Metrics profiles can be defined in metrics-profiles.json, like this:

[
  {
    "name": "Portal users",
    "metrics": {
      "total-count-of-users": 125,
      "average-user-age": 35.5,
      "last-registration-date": "2019-02-28",
      "last-event-timestamp": "2019-03-23 15:25:59",
      "most-popular-user": "Neo"
    }
  },
  {
    "name": "Diablo gamers",
    "metrics": {
      "games/count-of-users": 55
    },
    "params": {
      "groupName": "diablo"
    }
  }
]

Here metrics is a map of query ids and expected results.

Imagine you have a file queries/total-count-of-users.sql.

Then total-count-of-users (without .sql) is a Query Id.

And you expect that this query should return 123 users.

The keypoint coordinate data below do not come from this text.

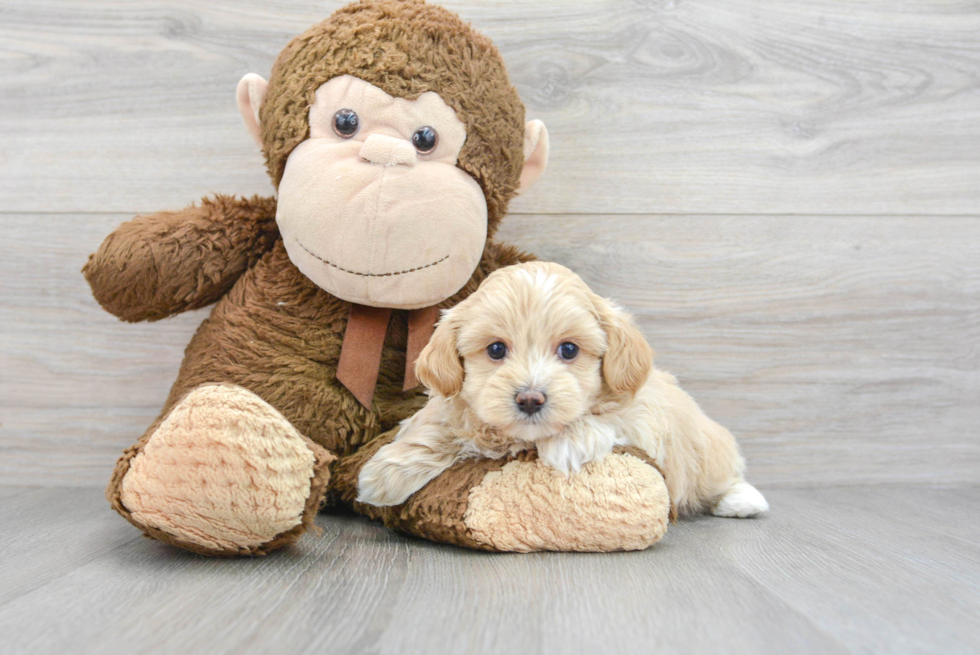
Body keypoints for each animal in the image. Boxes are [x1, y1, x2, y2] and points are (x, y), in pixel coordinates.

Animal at [356, 258, 768, 520]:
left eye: (569, 349)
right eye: (496, 350)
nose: (530, 399)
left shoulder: (644, 417)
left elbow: (612, 415)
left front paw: (569, 441)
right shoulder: (455, 407)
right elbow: (438, 426)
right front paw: (385, 473)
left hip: (707, 448)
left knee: (722, 474)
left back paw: (742, 500)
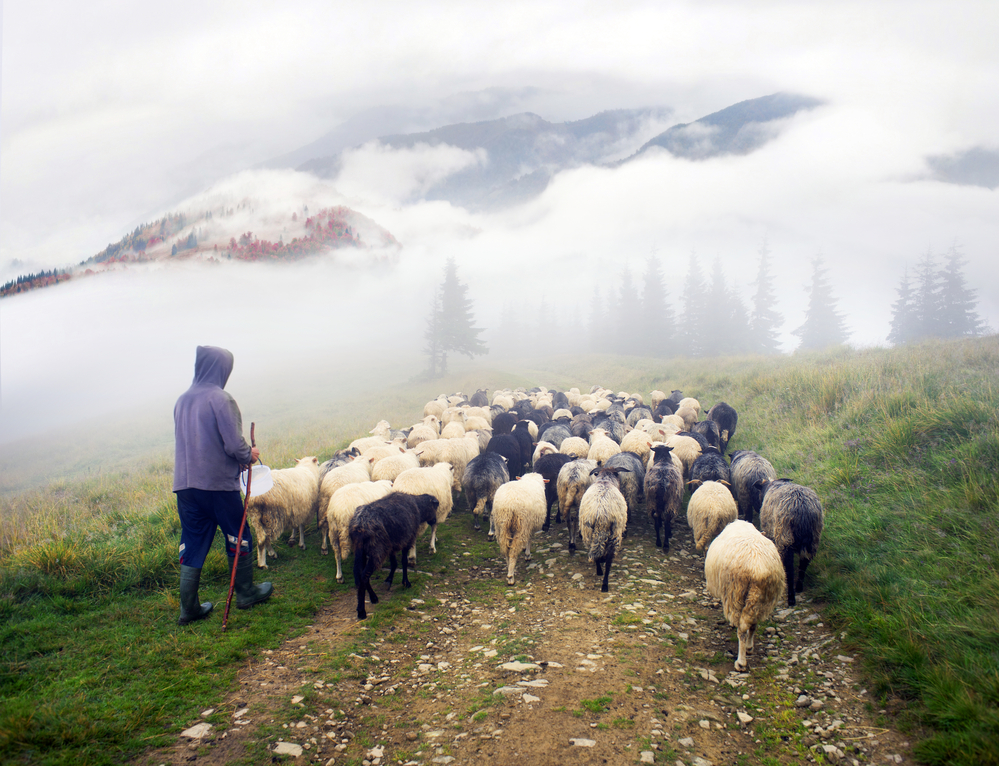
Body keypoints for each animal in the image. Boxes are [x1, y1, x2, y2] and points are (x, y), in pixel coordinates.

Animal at [705, 520, 785, 671]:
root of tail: (757, 569)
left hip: (736, 593)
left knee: (741, 630)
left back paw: (741, 661)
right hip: (762, 599)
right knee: (753, 624)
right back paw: (749, 646)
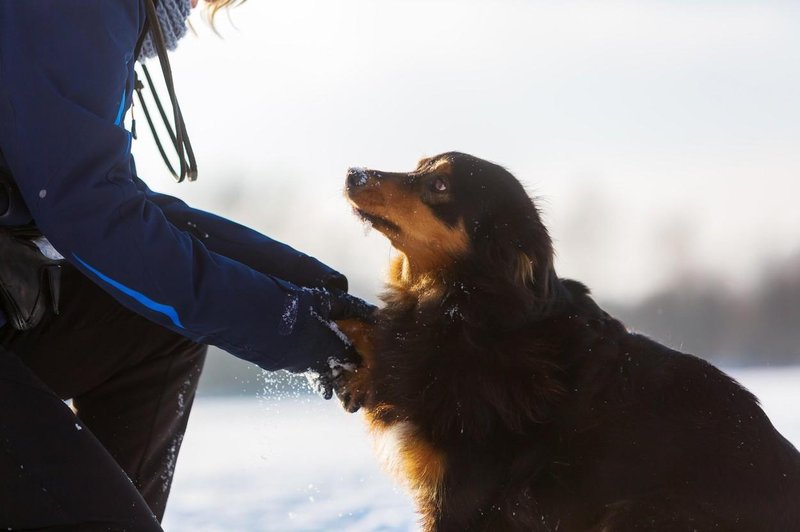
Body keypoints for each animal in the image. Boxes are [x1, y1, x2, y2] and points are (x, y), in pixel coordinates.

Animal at [332, 152, 800, 528]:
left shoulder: (464, 496)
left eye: (440, 185)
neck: (473, 308)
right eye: (418, 165)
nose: (354, 173)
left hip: (638, 513)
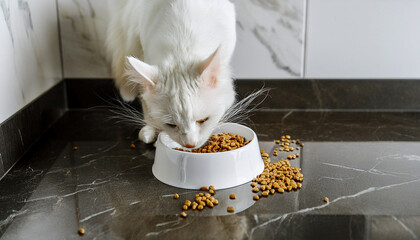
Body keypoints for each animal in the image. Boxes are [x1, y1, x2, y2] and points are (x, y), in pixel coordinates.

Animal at [106, 0, 236, 147]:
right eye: (171, 124)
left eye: (203, 120)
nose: (190, 144)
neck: (182, 47)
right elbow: (146, 105)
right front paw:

Note that if a SQL is placed into a subdirectory then Query Id should be specified with the subdirectory name as a prefix. So if:

Then:

Queries can be parameterized.

For example, if out have a query like:

SELECT COUNT(1) FROM users WHERE user_group = '${groupName}'

Then you can use the same query in different profiles:

[
  {
    "name": "Diablo gamers",
    "metrics": {
      "count-of-users": 55
    },
    "params": {
      "groupName": "diablo"
    }
  },
  {
    "name": "Minecraft gamers",
    "metrics": {
      "count-of-users": 10
    },
    "params": {
      "groupName": "minecraft"
    }
  }
]

For the first profile query will be formed as:

SELECT COUNT(1) FROM users WHERE user_group = 'diablo'

and for the second as:

SELECT COUNT(1) FROM users WHERE user_group = 'minecraft'

SQL metrics tips and tricks

Aggregate functions are the best for metrics. They produce single result based on a data from multiple rows.

COUNT, MIN, MAX, SUM, AVG are so trivial and very useful functions.

It seems that you are familiar with these functions if you use this app.

However, there are a few tricks to make the life easier.

Concatenation

You may want to match several metrics at once, using a single query. For example, MIN and MAX age. But in terms of the application the query should return a single value as “Actual result”.

No problem, just concatenate your multiple values into the single one.

Like this (Oracle dialect):

-- min-max-age.sql
SELECT MIN(age) || ' - ' || MAX(age) FROM users

And then declare metrics:

{
  "metrics": {
    "min-max-age": "11 - 89"
  }
}

List aggregation

Sometimes it is necessary to match a list of unique values from the database.

Sounds like result contains multiple values, but again, it can be represented as a single value.

SQL (Oracle dialect):

-- user-groups.sql
SELECT LISTAGG (group_name, '; ') WITHIN GROUP (ORDER BY group_name) 
FROM (SELECT DISTINCT group_name FROM users)

And the matcher:

{
  "metrics": {
    "user-groups": "The Bad; The Good; The Ugly"
  }
}

Data checksum

It is a good idea to calculate checksum to control data integrity.

Different databases have different functions to do this.

On Oracle it is possible to calculate something similar to checksum:

-- users-checksum.sql
SELECT SUM(ORA_HASH(user_id || ';' || user_name)) FROM users

And the matcher:

{
  "metrics": {
    "users-checksum": 436640800921
  }
}

Build

Sources of the app are open. You can modify and build it on your own. You can clone or download them from the GitHub.

Java 8 and Maven required to build the app using command:

mvn clean package

Output files (like metrics-matcher-*.zip) will be placed into the target directory.